Contra Costa County Supervisor Candace Andersen, whose district includes Danville, said while she’s sympathetic to the restaurants and small businesses that are struggling, she is disappointed that these restaurants chose to defy the health order.
“It’s not worth it. Lives are at stake,” Andersen said in an interview.
“The reality is, we are in a real crisis point in the pandemic. Since Nov. 1, hospitalizations have quadrupled,” she said. “We have to limit interaction to slow down the spread and maintain limited capacity at Bay Area hospitals.”
She urged people to patronize restaurants in other ways, such as ordering take-out or buying gift cards.
On Tuesday, Contra Costa County supervisors will discuss a potential increase in fines for such violations, but Andersen said she is not for raising the fines just yet. She wants to continue education efforts first.
“We don’t mean harm; we are following the guidelines to the tee,” said Sidhom, referring to past CDC requirements for outdoor dining. “We are not getting rich off this; we are just trying to pay our bills and keep our doors open.”
She and others restaurant owners are in the process of considering legal action and filing a complaint against the county.
Corey Katz, owner of Bar Cava in Martinez, had his attorney file a motion Thursday morning against Contra Costa County challenging the new health order.
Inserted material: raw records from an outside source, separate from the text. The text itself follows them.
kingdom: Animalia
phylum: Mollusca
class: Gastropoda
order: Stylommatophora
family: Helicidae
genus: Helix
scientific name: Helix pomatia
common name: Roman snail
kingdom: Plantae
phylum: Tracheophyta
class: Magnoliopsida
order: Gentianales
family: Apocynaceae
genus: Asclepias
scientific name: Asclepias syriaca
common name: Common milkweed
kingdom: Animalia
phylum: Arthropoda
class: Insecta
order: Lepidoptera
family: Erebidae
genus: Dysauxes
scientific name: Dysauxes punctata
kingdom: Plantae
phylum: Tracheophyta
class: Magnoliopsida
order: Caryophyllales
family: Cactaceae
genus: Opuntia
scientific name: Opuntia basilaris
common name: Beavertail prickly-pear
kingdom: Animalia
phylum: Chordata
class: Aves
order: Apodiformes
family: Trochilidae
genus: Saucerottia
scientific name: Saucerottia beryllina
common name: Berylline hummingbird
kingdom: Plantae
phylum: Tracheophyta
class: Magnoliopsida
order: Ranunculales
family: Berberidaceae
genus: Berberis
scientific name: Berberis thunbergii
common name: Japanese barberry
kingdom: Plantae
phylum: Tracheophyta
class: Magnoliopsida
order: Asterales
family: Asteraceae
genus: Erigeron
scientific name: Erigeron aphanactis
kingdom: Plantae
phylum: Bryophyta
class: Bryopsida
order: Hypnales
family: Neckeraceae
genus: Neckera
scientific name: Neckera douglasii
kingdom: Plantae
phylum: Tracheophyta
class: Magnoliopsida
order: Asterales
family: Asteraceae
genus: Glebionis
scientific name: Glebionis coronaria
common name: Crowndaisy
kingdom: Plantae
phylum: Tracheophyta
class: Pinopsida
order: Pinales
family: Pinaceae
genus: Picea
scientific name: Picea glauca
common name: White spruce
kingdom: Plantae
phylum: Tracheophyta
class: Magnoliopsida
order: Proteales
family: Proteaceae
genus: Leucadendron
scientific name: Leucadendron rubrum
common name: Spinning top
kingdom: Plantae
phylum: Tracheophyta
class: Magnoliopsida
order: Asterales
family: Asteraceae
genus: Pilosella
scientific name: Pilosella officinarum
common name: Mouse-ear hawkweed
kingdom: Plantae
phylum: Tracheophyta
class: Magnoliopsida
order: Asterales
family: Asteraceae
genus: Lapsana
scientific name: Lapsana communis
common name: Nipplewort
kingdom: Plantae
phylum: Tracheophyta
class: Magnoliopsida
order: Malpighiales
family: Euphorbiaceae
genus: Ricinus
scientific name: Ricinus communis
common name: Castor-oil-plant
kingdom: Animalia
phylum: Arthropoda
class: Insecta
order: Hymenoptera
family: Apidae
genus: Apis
He argues that the county has no proof with any data to justify shutting down outdoor dining any earlier than the state’s requirements.
“They decided to close us without data. There’s no scientific evidence that we’re the cause in the rise of COVID-19,” Katz said in an interview. “You’re closing because you don’t want people outside. That’s not an excuse, it’s control.”
He wants food establishments to be considered “essential” as they are providing food to customers.
Katz said he’s “livid” about the regulations but is choosing to follow the county’s health rules, mostly for fear that he could lose his liquor license from the state Alcohol and Beverage Control or face hefty fines.
He noted that there are exceptions to the rules on outdoor gatherings; for example, outdoor religious services are allowed. He joked to NBC Bay Area that he would open the “French Laundry Temple,” a glib reference to Gov. Gavin Newsom’s dinner party at the Napa County exclusive eatery with people outside his household, followed by San Francisco Mayor London Breed’s attendance at a dinner there as well.